• [Your assignment]:
Everything from the line with "Revista Medicală Română" down to the line with "FIGURE 1. Thyroid" below must be printed exactly, those two lines included. Exclude pictures.

• [Study material]:
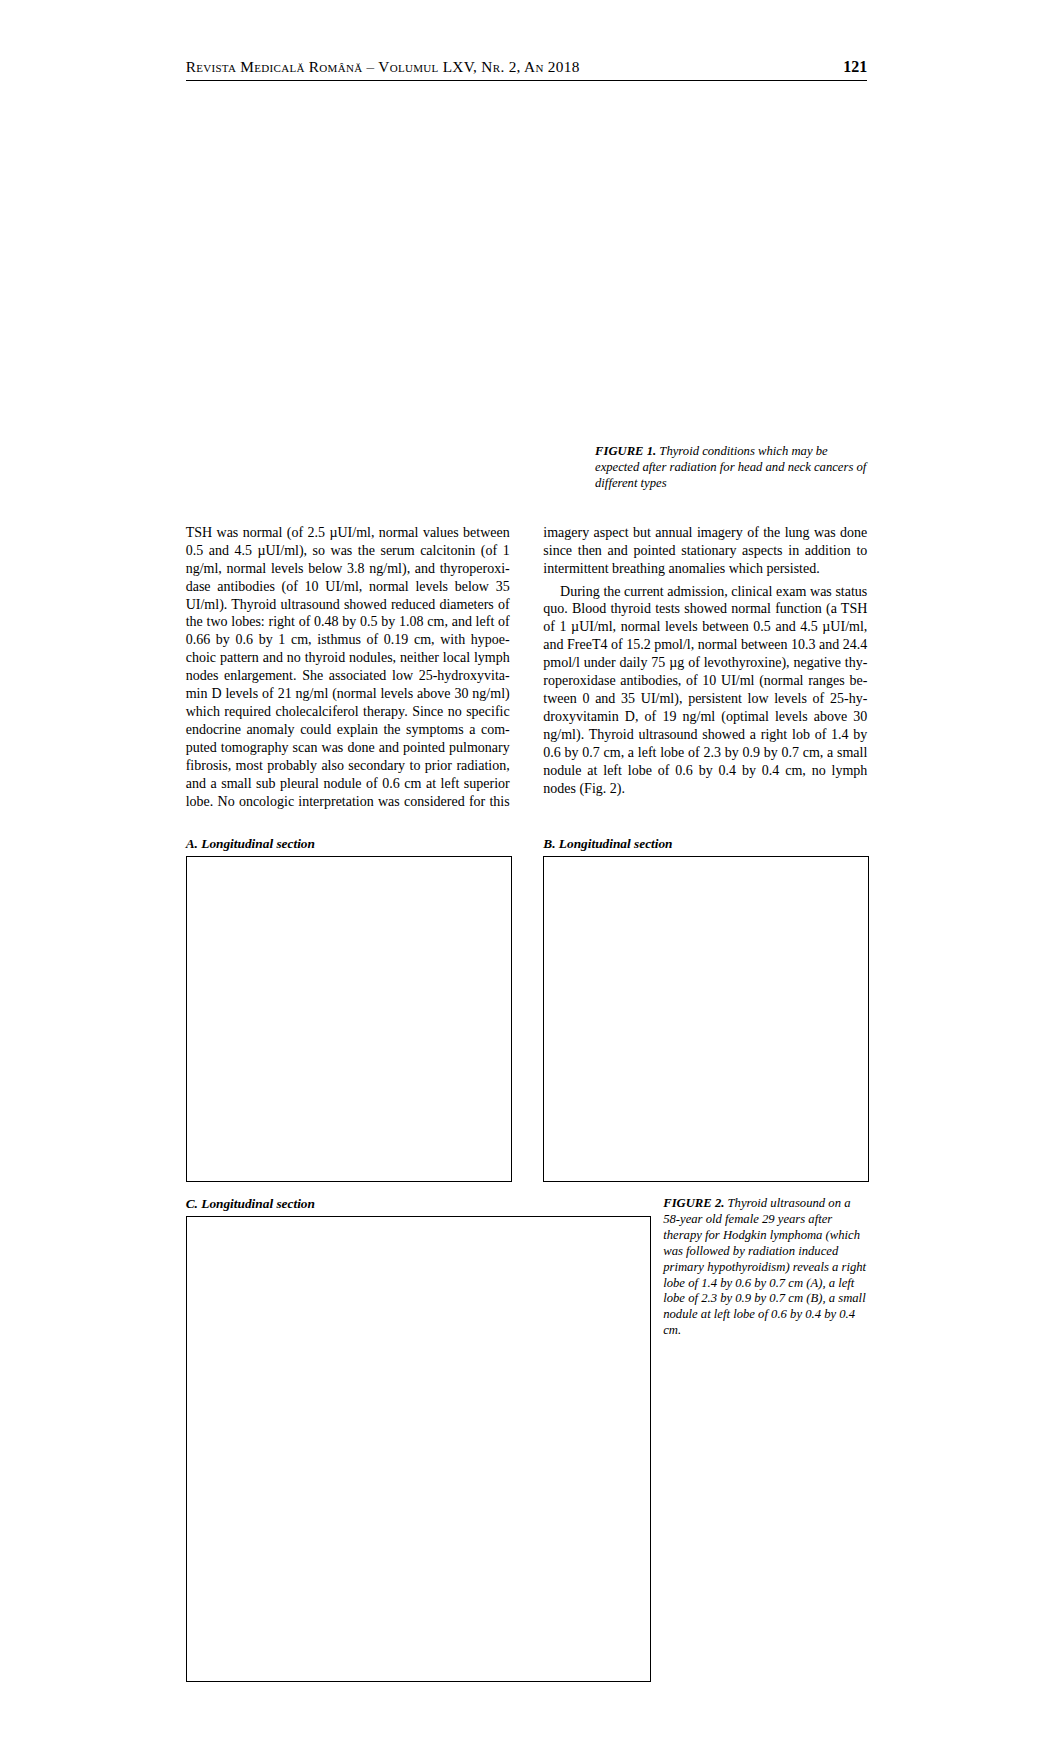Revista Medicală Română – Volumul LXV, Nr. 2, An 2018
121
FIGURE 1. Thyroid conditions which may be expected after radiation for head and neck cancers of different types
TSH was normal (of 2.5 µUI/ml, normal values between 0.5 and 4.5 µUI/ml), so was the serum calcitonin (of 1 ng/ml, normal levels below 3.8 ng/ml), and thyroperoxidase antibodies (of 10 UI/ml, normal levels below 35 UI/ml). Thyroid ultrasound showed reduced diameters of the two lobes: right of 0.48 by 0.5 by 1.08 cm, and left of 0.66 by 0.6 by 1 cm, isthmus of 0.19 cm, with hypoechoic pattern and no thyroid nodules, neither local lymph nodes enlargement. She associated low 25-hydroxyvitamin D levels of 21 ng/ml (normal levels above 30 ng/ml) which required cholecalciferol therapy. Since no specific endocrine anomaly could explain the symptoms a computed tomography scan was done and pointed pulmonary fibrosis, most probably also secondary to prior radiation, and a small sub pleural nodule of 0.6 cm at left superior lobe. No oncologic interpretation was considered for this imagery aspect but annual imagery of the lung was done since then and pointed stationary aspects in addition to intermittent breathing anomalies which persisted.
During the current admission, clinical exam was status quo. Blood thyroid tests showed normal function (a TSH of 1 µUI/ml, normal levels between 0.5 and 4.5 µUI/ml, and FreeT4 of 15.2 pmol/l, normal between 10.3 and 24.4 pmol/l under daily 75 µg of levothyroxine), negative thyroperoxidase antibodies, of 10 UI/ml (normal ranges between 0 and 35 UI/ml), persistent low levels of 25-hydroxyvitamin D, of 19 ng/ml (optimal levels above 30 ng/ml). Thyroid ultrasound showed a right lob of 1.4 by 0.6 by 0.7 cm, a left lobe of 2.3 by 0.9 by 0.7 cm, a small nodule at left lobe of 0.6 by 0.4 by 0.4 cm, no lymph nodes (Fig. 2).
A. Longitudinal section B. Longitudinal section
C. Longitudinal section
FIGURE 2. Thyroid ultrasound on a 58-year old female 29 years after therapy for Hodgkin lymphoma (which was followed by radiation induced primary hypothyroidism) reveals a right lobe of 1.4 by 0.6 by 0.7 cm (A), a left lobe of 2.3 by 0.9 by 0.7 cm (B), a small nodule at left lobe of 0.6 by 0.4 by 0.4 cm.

--

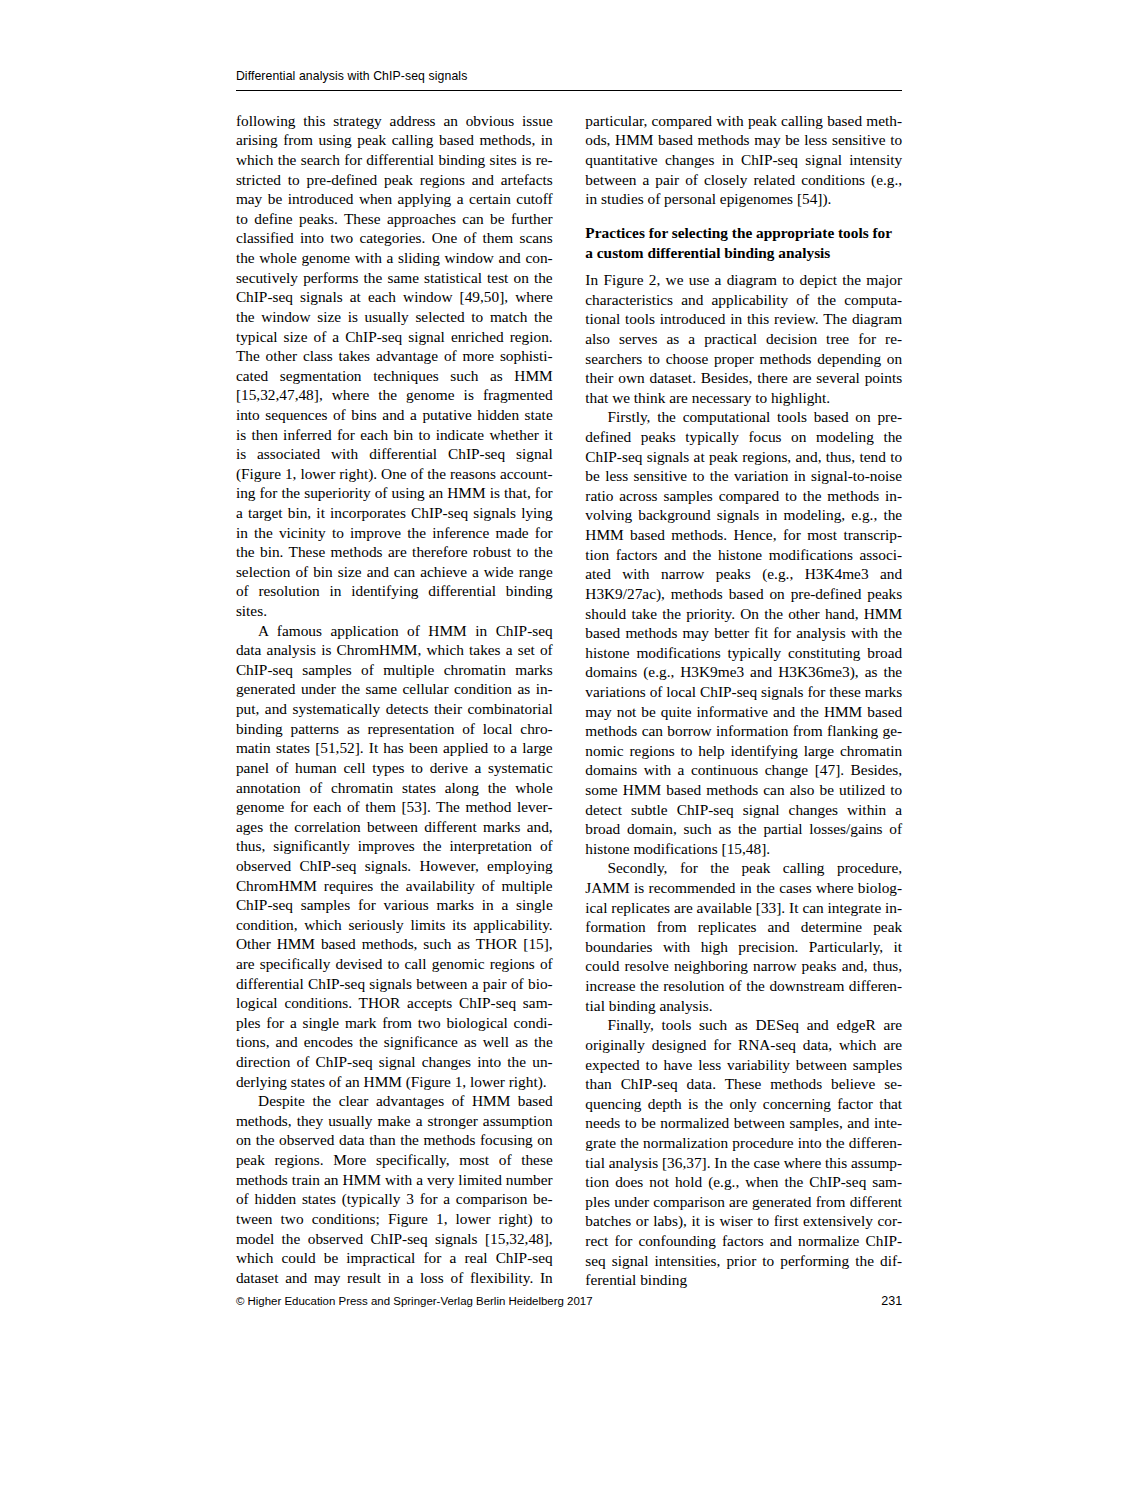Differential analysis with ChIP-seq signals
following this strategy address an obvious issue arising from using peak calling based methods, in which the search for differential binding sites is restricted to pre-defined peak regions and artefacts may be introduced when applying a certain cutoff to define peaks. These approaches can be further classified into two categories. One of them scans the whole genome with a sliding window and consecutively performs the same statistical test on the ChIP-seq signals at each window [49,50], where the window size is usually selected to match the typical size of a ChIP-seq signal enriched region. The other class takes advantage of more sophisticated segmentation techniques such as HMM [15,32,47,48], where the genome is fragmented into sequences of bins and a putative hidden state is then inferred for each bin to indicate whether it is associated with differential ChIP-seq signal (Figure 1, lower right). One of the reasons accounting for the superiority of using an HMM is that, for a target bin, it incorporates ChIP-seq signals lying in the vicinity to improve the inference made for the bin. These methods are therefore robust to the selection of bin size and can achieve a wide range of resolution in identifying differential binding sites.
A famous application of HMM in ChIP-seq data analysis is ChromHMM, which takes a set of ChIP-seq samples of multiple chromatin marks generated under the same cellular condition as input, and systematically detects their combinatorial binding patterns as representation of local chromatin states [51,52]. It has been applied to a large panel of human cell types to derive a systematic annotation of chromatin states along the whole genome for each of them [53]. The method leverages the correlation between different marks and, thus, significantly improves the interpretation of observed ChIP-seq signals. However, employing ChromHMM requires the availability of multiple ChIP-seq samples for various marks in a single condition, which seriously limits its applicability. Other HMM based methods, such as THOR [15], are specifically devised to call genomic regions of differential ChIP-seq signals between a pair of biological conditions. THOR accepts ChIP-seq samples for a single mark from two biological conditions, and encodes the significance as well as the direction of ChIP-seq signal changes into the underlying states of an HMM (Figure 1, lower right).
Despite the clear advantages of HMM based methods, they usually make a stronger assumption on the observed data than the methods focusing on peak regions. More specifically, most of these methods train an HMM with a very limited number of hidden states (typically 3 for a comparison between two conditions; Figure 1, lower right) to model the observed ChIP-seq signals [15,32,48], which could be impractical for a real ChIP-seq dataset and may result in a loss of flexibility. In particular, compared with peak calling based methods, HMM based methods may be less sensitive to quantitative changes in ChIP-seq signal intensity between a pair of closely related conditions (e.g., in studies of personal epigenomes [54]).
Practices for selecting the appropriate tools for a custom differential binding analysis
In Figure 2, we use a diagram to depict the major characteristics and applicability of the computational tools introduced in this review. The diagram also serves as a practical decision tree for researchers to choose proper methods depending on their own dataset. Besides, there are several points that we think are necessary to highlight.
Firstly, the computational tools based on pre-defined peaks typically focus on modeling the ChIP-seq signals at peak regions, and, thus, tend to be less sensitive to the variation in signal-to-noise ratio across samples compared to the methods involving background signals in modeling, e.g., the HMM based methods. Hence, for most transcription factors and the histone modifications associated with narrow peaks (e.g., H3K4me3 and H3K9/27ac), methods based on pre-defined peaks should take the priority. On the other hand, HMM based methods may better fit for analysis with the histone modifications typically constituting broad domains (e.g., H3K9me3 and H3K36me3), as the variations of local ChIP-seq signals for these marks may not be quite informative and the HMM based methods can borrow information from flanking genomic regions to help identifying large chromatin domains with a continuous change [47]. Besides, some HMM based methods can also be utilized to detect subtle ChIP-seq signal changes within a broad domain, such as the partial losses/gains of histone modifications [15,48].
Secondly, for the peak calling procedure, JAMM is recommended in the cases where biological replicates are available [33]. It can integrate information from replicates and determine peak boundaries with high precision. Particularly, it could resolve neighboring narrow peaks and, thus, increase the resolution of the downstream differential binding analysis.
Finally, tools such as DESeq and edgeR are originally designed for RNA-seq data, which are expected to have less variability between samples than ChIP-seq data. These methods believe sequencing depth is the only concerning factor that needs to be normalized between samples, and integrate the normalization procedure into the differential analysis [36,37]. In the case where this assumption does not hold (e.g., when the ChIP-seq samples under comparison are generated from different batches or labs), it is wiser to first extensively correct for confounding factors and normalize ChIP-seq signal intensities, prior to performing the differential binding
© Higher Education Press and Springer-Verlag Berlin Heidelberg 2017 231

• [Output of the task]:
Revista Medicală Română – Volumul LXV, Nr. 2, An 2018
121
FIGURE 1. Thyroid conditions which may be expected after radiation for head and neck cancers of different types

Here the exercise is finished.